**PROBLEM:** Rewrite the data below, replacing every "chart" with "graph" and changing nothing else. Leave the pictures out of your version.

**EXERCISE DATA:**
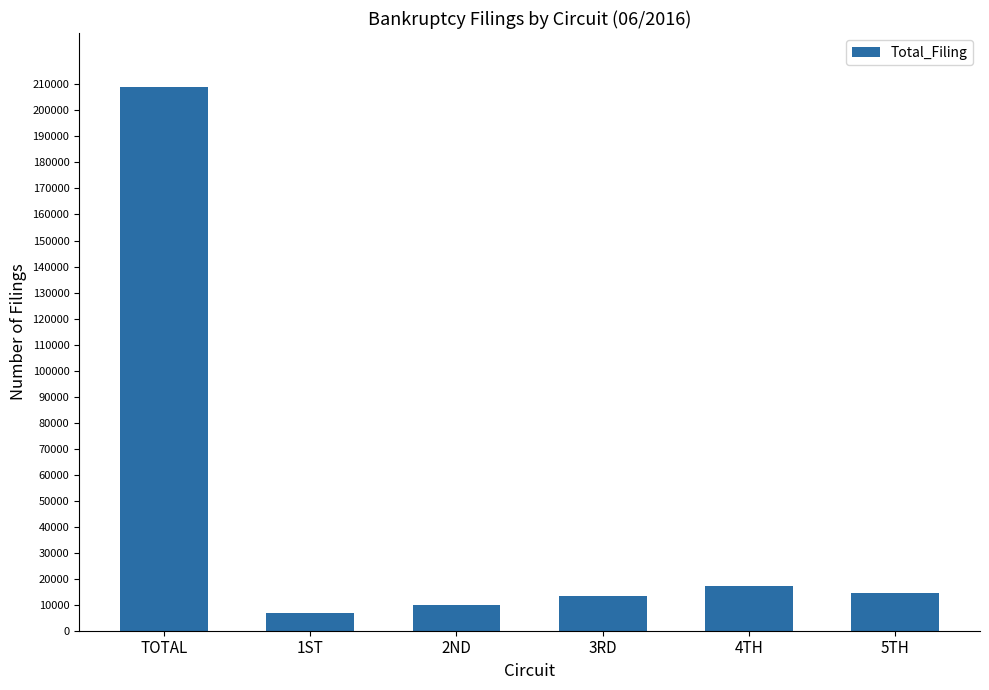

Is it true that the value at 4TH is 24308?

False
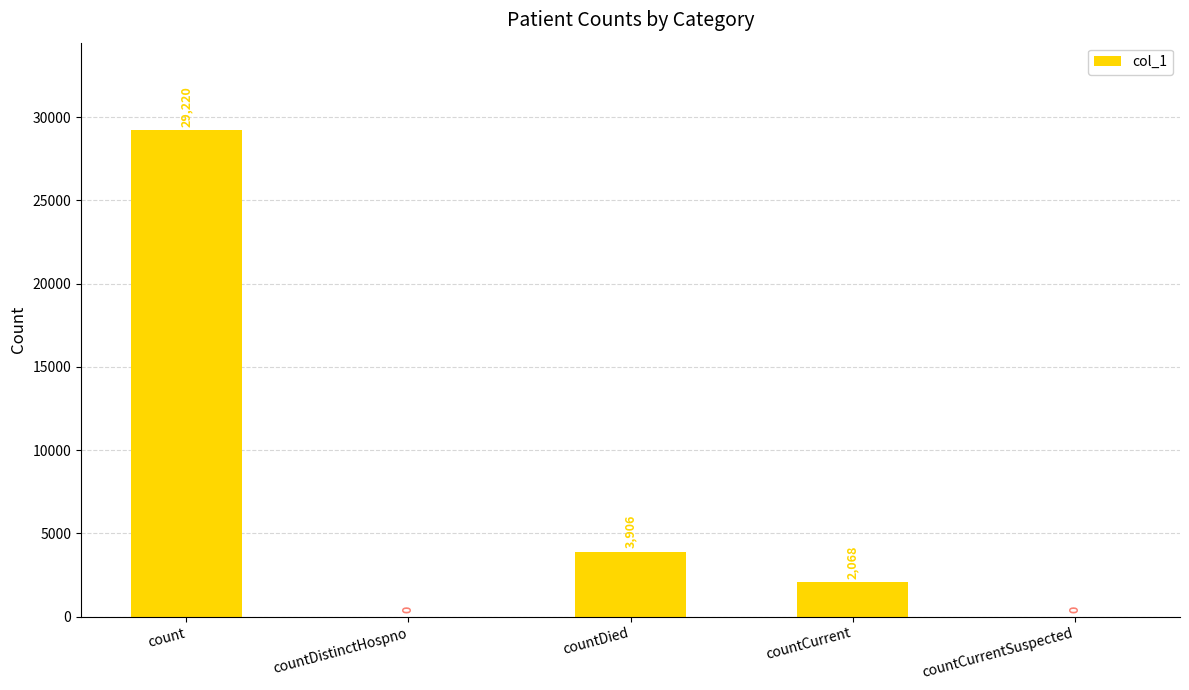

How many distinct data groups are displayed?

1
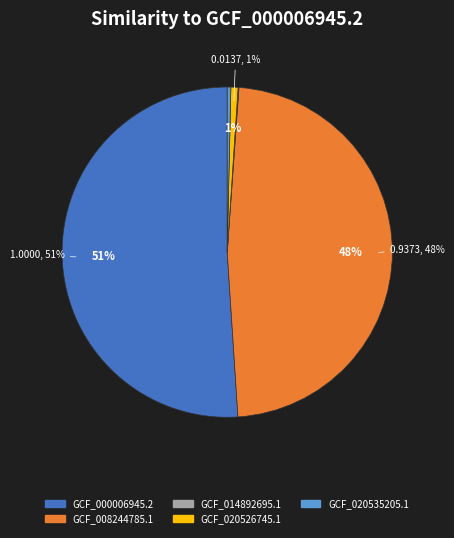

Which category accounts for the majority?

GCF_000006945.2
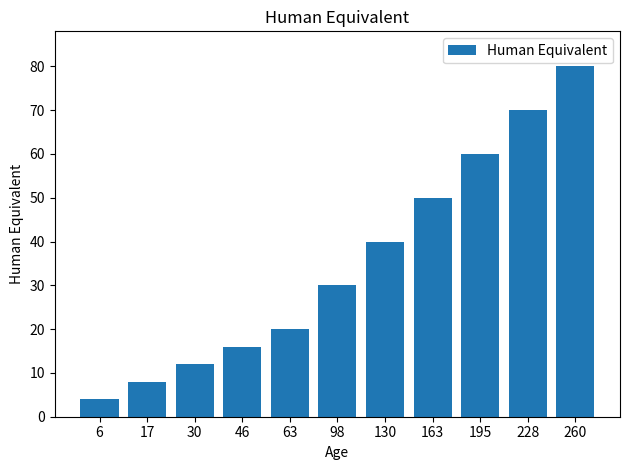

Reading left to right, extract all data points from this chart.

4	8	12	16	20	30	40	50	60	70	80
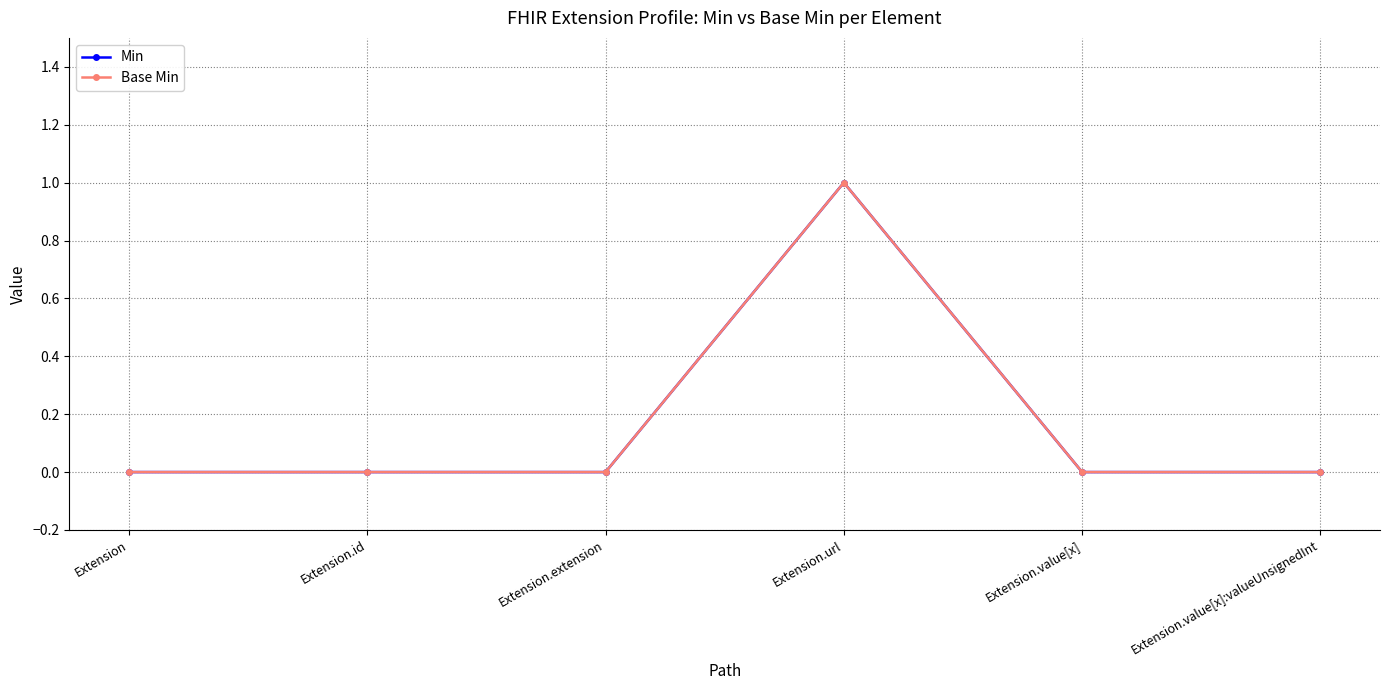

Which series has the largest range (max minus min)?

Min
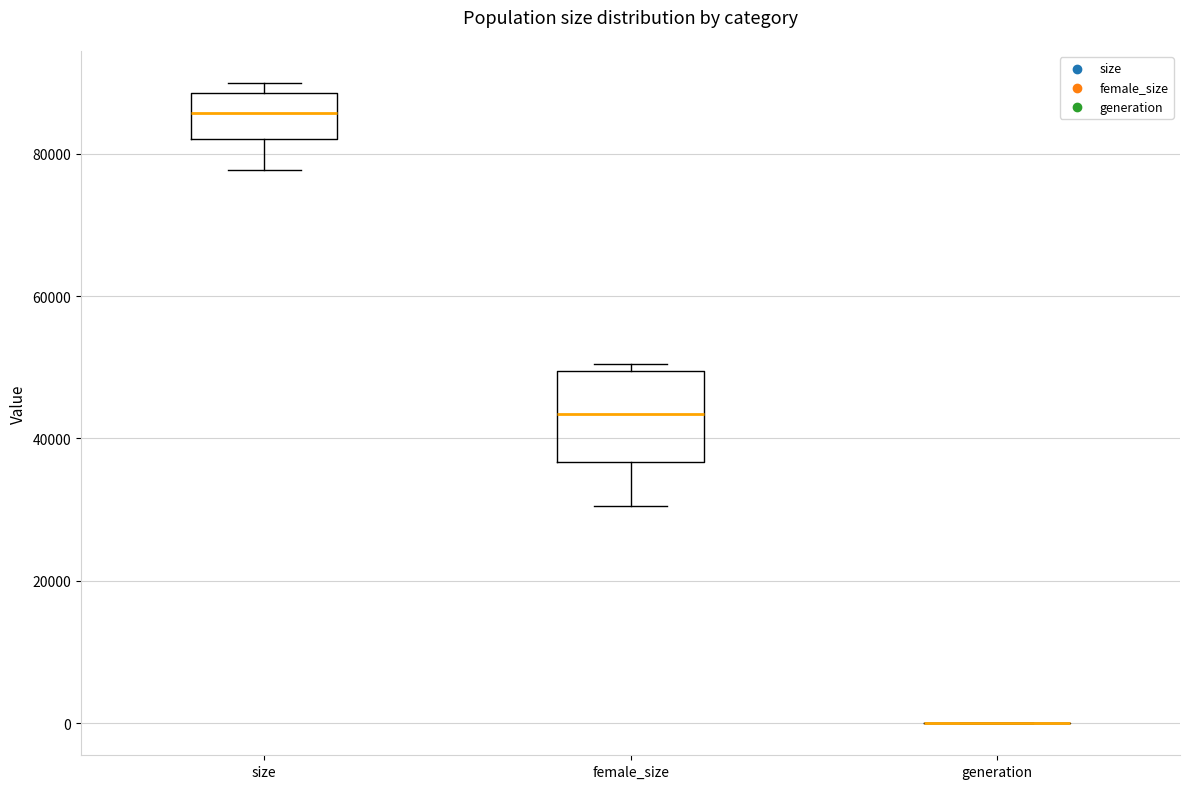

Where is the upper edge of the box for female_size on the y-axis? The values are not printed on the chart, so give them approximately, as read against the axis.

50000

**EXERCISE OUTPUT:**
Is it true that the value at 4TH is 24308?

False

How many distinct data groups are displayed?

1

Which category accounts for the majority?

GCF_000006945.2

Reading left to right, extract all data points from this graph.

4	8	12	16	20	30	40	50	60	70	80

Which series has the largest range (max minus min)?

Min

Where is the upper edge of the box for female_size on the y-axis? The values are not printed on the graph, so give them approximately, as read against the axis.

50000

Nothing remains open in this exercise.